TASK GOAL: Convert the lines of data below into a numbered list without blank lines, and leave the pictures out of your answer.

THE INPUT:
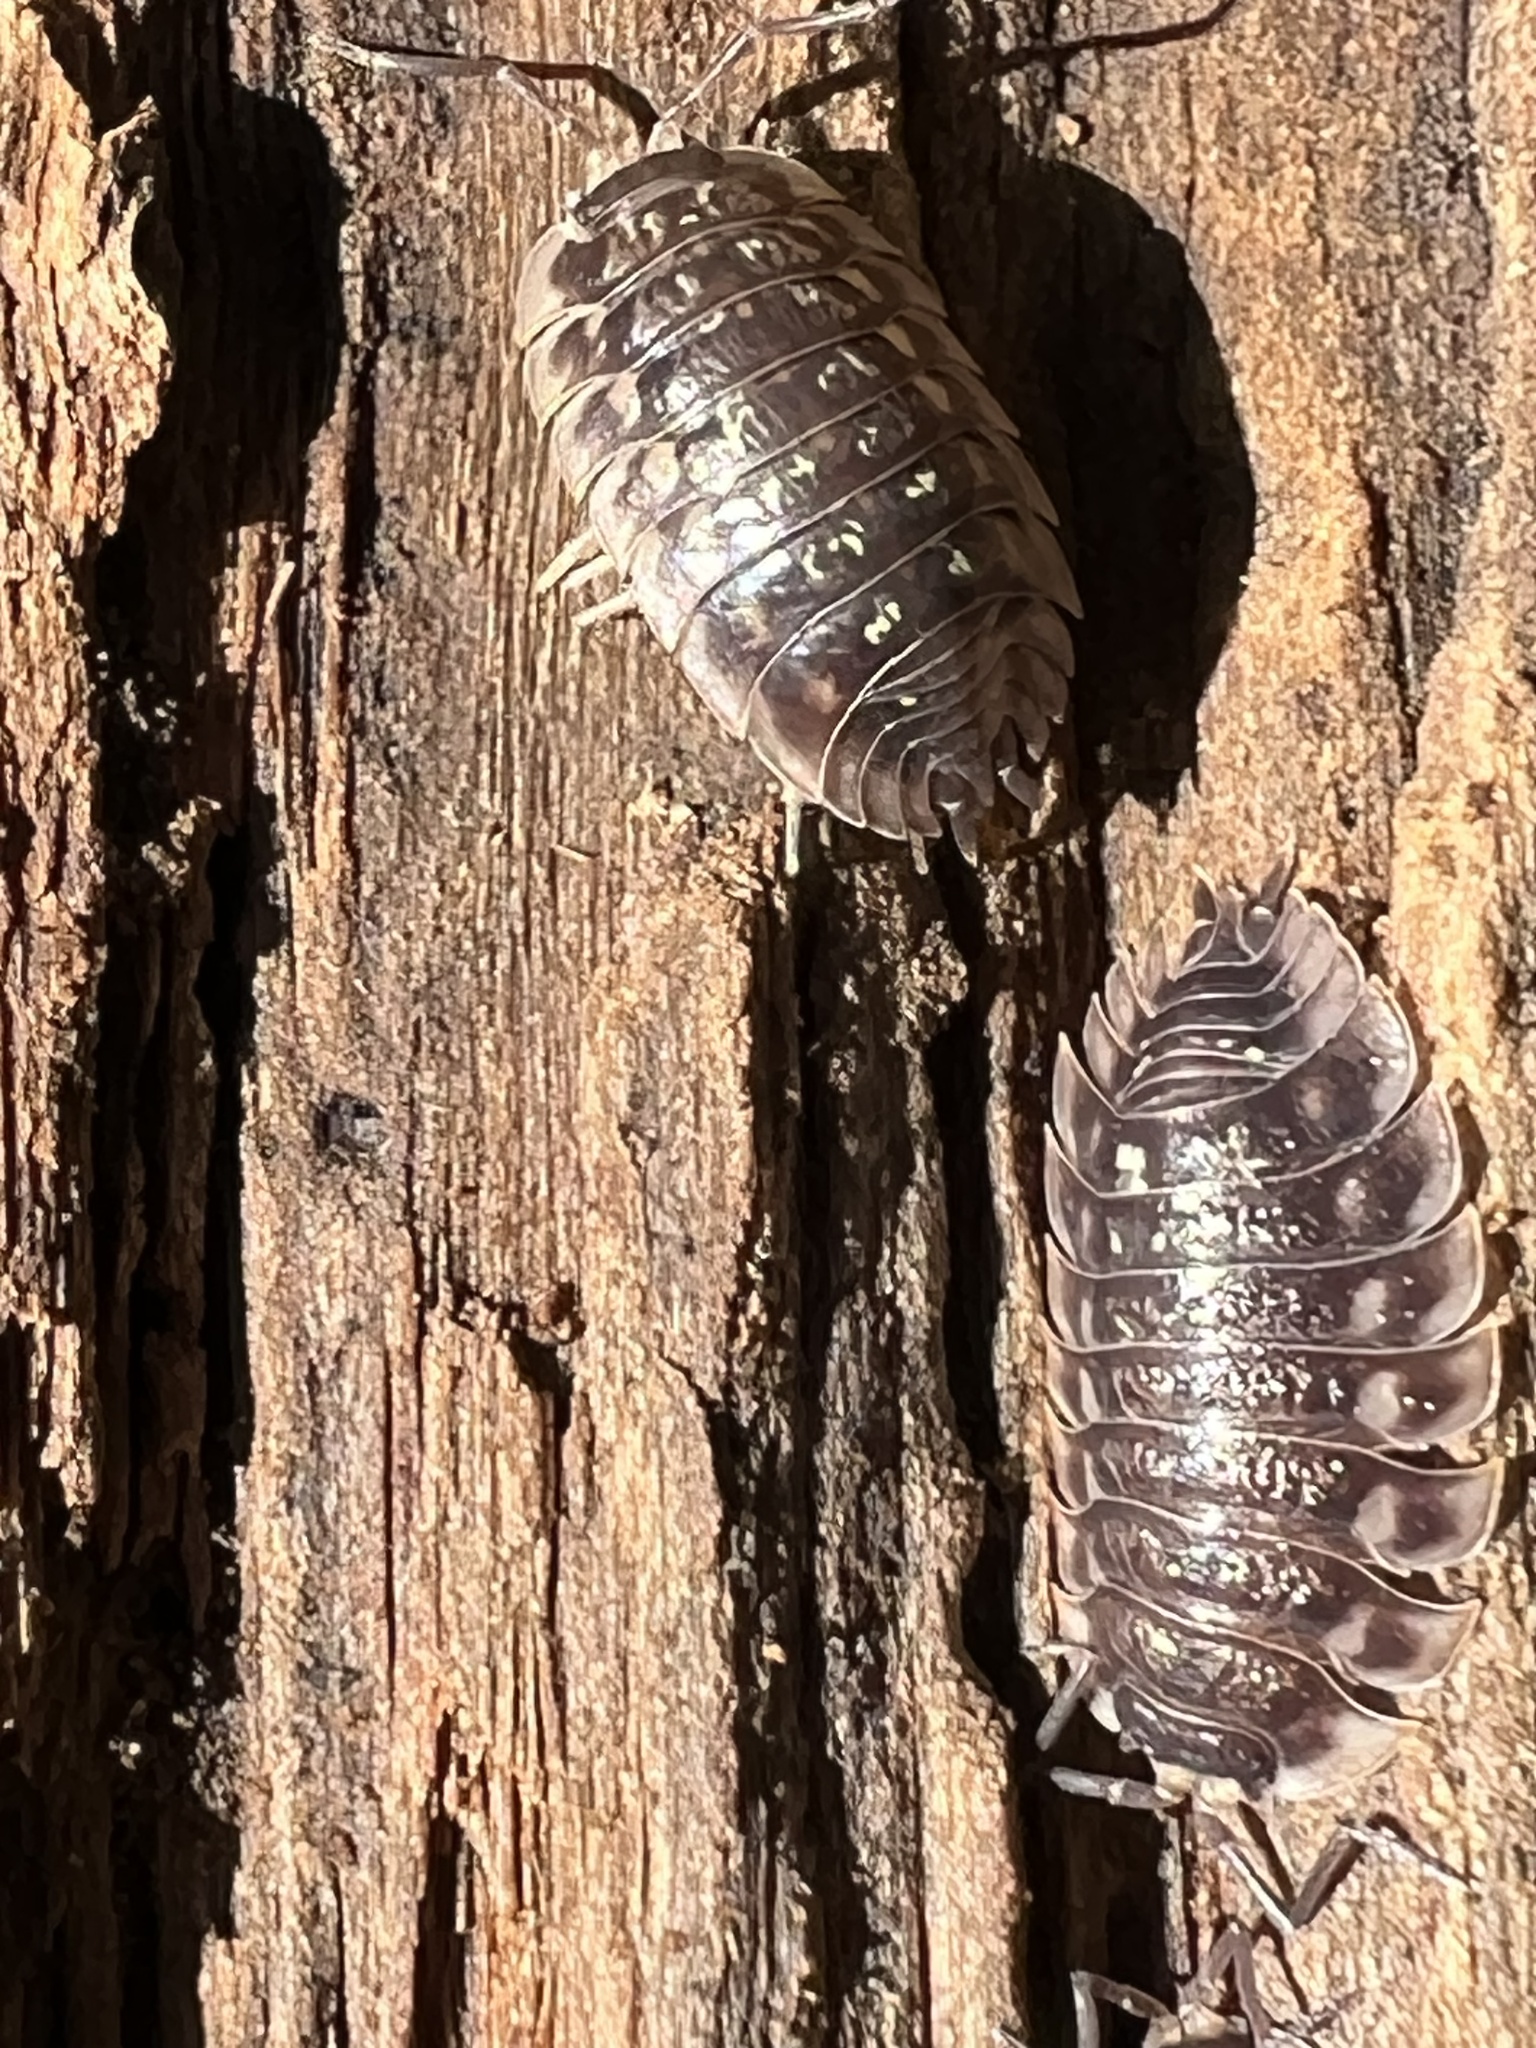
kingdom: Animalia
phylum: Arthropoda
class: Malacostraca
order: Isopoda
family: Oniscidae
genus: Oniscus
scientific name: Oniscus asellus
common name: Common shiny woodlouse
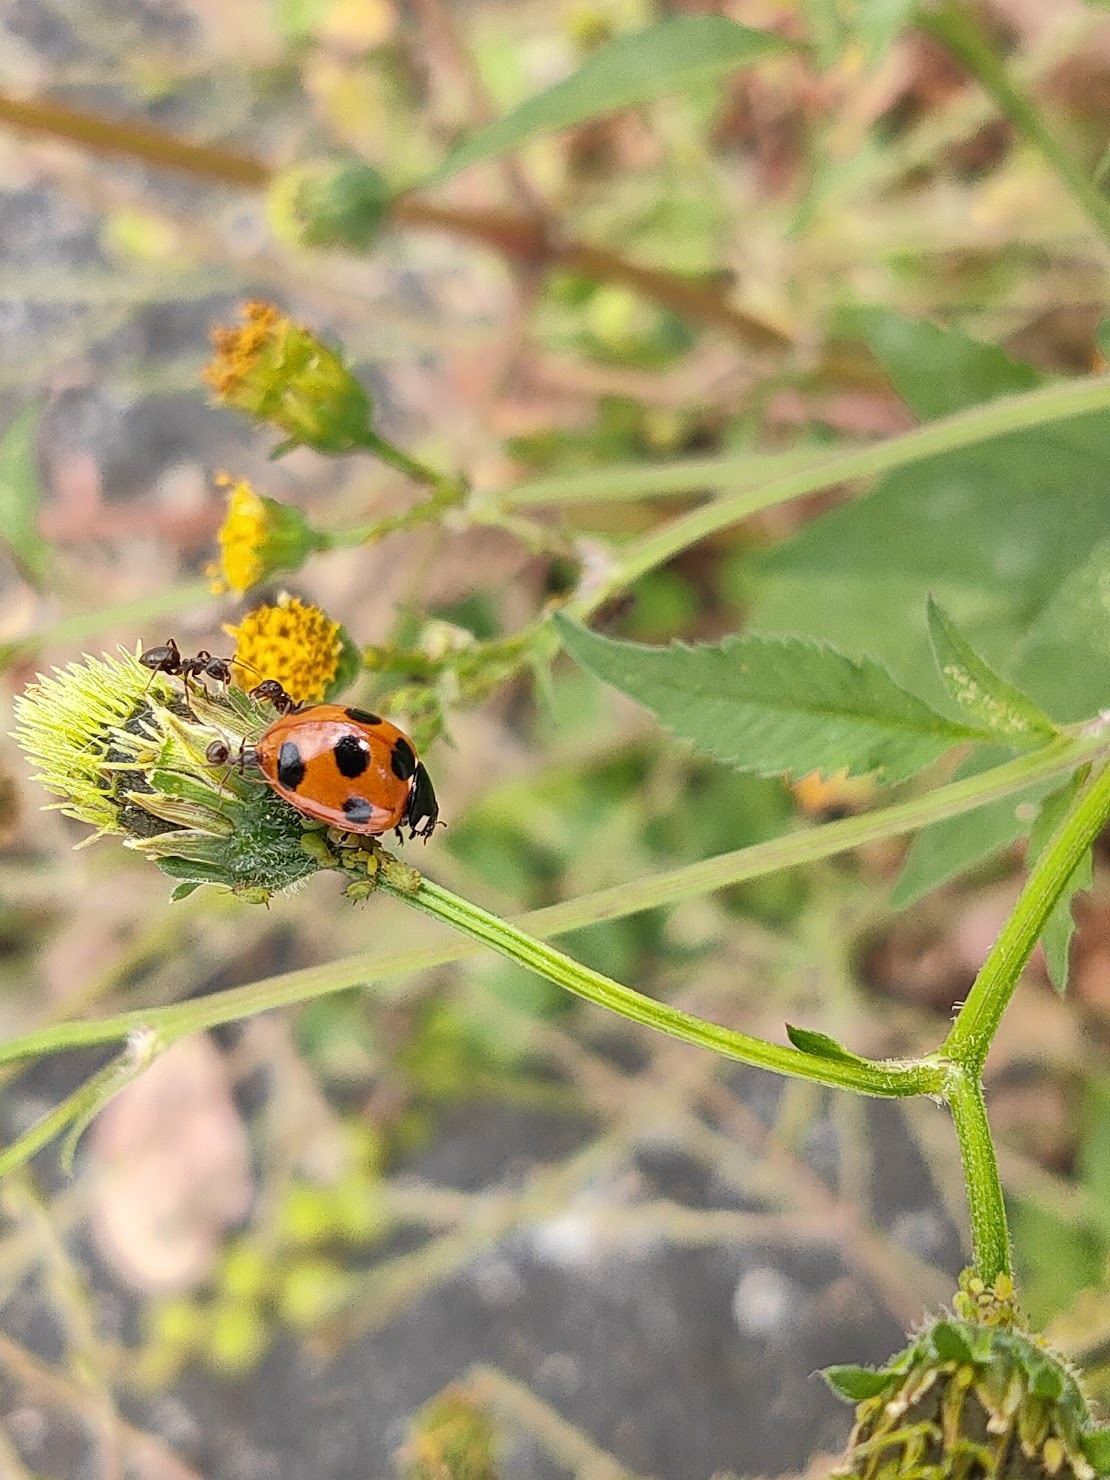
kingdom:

ANSWER TO THIS TASK:
1. kingdom: Animalia
2. phylum: Arthropoda
3. class: Malacostraca
4. order: Isopoda
5. family: Oniscidae
6. genus: Oniscus
7. scientific name: Oniscus asellus
8. common name: Common shiny woodlouse
9. kingdom:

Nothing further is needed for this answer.